In the West, it’s hard to grow a church without catering to people’s wants and felt needs. We preach super practical sermon series, we offer small groups that are designed to appeal to individual interests, and we serve gourmet coffee in the narthex. (That’s the lobby for those of you who don’t know churchspeak, or your congregation meets at the neighborhood cineplex.)
We try our hardest to stay on top of church trends so we don’t lose market share in our community to the local megachurch and its charismatic pastor. The best way to get people to show up is to give them what they want, right?
Then there are the churches that do the complete opposite. These churches are stuck in the 1950’s, and it’s usually for one of two reasons—either they don’t get that times and methods have changed, or they’re intentionally bucking the perceived consumerism trend by protecting their traditions. Some of these congregations even seem to wear this elitist attitude as a badge of honor. (“We don’t care if we grow. We like being small!”)
“People may say they want to worship with a certain style of music, but what they need is a little culture and more theological depth in their music.”

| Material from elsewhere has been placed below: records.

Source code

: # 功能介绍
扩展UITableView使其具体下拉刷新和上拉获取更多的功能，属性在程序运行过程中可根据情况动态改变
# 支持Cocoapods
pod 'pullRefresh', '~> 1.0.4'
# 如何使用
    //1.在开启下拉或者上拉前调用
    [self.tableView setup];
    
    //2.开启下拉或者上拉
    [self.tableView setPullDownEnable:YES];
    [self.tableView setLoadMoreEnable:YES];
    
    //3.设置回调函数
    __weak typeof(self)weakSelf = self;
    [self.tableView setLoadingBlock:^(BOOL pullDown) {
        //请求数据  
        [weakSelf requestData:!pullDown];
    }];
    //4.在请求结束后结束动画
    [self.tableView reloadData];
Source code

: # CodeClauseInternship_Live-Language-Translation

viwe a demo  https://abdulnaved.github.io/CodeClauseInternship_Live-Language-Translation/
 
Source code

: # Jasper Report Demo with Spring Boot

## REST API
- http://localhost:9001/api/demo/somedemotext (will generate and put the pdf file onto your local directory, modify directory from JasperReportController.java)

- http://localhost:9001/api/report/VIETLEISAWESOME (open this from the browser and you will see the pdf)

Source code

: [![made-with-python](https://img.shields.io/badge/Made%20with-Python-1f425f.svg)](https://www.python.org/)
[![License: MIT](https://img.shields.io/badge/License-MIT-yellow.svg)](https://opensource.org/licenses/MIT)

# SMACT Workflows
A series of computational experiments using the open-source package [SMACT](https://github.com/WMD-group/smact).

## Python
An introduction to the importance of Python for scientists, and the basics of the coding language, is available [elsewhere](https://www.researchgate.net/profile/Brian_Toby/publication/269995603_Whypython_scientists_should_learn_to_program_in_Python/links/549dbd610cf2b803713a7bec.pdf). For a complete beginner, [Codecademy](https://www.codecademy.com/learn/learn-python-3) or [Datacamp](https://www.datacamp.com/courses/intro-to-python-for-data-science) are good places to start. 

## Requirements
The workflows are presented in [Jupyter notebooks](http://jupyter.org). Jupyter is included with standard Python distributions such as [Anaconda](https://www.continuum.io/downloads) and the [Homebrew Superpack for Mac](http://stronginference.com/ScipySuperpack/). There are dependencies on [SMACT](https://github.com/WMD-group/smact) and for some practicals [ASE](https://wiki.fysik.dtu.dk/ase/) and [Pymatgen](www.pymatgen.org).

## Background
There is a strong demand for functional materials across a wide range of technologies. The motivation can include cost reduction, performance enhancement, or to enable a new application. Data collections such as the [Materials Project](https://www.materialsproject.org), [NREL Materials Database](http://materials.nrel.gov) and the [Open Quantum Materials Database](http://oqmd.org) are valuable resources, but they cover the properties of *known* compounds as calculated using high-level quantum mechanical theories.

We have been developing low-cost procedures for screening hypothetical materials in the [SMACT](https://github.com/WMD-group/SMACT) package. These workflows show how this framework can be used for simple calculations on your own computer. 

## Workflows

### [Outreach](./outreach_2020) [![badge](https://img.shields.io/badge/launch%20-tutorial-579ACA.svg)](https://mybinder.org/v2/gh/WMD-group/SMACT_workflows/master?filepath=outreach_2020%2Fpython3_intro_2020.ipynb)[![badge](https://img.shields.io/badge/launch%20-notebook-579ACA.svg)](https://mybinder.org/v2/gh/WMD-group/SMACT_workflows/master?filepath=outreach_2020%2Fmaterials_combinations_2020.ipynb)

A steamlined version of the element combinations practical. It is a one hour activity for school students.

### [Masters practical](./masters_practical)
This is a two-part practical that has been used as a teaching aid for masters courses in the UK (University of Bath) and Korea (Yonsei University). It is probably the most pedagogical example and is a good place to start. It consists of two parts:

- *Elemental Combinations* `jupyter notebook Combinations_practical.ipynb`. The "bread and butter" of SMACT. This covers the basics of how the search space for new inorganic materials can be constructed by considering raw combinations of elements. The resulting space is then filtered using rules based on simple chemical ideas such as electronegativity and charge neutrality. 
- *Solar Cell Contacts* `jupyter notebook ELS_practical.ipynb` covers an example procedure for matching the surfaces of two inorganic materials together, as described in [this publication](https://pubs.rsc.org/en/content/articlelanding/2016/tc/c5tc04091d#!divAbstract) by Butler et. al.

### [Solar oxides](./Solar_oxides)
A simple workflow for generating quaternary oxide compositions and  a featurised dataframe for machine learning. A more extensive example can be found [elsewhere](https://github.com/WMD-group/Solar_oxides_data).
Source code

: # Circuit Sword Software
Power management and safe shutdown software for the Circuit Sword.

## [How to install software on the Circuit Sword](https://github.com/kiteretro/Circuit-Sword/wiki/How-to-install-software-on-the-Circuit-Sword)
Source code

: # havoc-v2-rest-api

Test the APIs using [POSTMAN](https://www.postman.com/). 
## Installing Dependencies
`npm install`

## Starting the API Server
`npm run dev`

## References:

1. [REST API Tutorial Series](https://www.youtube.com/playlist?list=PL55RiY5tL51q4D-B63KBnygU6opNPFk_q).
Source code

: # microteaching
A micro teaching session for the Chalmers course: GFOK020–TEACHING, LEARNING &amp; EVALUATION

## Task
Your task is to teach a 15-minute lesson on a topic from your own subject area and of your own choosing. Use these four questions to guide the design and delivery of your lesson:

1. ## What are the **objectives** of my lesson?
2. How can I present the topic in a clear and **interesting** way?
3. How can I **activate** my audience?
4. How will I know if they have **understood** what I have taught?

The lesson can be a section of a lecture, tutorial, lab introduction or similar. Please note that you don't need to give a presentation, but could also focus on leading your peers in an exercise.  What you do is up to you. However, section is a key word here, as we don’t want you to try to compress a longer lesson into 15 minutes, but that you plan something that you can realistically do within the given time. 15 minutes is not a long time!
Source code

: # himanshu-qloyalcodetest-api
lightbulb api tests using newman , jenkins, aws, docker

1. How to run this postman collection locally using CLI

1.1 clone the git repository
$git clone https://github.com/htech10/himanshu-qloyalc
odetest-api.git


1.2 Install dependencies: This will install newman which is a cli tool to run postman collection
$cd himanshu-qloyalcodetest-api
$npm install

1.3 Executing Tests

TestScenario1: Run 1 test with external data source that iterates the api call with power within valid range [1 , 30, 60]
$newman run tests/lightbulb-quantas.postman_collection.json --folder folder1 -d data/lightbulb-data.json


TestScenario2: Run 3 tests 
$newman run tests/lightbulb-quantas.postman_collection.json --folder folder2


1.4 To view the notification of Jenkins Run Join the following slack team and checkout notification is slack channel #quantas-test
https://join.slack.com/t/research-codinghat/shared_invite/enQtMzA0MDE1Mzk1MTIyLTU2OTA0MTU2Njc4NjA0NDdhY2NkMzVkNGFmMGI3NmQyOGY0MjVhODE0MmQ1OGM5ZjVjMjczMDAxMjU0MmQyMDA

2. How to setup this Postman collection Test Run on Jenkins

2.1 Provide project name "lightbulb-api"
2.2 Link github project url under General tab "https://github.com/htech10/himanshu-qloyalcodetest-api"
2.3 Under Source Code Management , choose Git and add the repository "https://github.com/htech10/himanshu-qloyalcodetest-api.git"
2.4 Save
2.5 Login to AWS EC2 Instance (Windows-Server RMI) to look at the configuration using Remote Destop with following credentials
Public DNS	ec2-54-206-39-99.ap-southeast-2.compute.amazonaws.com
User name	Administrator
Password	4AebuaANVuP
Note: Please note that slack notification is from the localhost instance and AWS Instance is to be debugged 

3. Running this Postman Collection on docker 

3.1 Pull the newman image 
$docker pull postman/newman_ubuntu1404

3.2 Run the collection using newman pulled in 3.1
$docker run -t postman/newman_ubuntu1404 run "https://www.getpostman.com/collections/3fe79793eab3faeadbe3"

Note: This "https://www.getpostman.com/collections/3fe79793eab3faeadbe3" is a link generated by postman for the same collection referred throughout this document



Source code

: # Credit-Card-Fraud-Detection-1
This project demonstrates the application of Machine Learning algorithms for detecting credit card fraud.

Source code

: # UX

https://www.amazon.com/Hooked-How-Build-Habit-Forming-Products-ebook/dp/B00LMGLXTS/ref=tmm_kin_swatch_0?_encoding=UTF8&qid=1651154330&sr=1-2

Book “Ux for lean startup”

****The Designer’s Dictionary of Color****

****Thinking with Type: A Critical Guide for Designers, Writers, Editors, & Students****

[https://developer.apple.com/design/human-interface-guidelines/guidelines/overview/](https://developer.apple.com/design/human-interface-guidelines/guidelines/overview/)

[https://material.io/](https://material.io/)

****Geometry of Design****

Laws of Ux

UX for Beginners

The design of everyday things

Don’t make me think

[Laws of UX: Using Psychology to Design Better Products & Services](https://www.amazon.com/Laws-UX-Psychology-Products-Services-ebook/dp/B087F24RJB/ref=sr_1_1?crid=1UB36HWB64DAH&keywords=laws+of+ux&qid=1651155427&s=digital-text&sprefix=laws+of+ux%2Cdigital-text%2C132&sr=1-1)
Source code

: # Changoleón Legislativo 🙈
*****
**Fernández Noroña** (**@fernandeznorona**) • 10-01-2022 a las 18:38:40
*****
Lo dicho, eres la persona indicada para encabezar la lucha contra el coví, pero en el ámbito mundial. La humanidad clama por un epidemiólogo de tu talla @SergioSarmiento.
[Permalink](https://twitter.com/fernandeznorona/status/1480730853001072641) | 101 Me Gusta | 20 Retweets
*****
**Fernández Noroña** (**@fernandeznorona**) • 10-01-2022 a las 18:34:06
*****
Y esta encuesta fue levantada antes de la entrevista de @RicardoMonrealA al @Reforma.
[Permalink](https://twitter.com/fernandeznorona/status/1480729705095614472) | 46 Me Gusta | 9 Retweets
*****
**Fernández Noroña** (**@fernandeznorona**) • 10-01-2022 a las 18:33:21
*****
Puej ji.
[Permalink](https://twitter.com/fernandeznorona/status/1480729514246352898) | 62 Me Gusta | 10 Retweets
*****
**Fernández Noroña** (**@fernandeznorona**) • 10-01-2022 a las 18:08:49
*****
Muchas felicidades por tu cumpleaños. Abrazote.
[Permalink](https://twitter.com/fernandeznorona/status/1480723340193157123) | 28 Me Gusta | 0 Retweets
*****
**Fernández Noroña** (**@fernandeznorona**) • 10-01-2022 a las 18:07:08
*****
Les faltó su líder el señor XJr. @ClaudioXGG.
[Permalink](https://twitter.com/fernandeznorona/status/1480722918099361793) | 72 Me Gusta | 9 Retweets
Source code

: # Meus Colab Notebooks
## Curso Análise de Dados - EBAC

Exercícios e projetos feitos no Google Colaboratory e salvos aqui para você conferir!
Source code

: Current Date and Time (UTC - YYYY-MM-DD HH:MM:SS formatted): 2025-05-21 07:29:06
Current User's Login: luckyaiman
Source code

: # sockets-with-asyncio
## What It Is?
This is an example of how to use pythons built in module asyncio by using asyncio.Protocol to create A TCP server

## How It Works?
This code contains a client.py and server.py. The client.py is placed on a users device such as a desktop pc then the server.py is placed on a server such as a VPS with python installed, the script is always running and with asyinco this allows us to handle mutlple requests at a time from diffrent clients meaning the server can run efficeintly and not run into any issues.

“People may say they like topical preaching and sermon series, but preaching from the lectionary is what’s best for them!”
“People may say they want more home group Bible study options, but what will happen to Sunday school if we do that?”
“People may say they want to use the DVD’s from Beth Moore for their study group, but they obviously don’t understand that our denomination doesn’t agree with all of her theology.”
What we have here are the classic “give them what they want” and “give them what they need” philosophies. Burgers and fries vs. Brussels sprouts.
Steve Jobs, founder of Apple Computer, had an interesting opinion about giving consumers what they want. He didn’t let that sort of thinking drive him because he assumed that consumers either didn’t know what they really wanted, or he thought that by the time he had figured out how to give it to them, they would have moved on to wanting something else anyway.
People who run businesses giving consumers what they want spend their entire careers being reactive instead of proactive.
Instead of giving people what they already wanted, Jobs instead showed them what was possible. Then he convinced them that they wanted it.
When news of the first generation iPhone broke, I couldn’t wrap my mind around it. I thought my Blackberry was the best thing since sliced bread, and I couldn’t imagine a touchscreen phone without a physical keyboard. I figured it would be an expensive toy purchased only by the most loyal Apple fans.
At least I was right about the expensive part.
Now I own an Android, but I can’t deny that the iPhone is the major reason for my phone’s existence. I would have never even wanted a touchscreen smartphone if I hadn’t seen the iPhone in action. Now my new phone helps me to be much more productive than my old phone ever did. And it’s a lot more fun to use.
There’s a lesson here for the church. Instead of trying so hard to give people what they think they want, or what we think they need, maybe we should focus more on showing them what’s possible. And we should do that with as much excellence and creativity as we can muster.
What if we stretched ourselves musically, theologically, intellectually, spiritually, and homiletically? Instead of aiming for the lowest common denominator, suppose we pushed the limits of our thinking and did church in a way that didn’t cater to current wants or perceived needs, but in the end, actually ended up being what people both wanted and needed?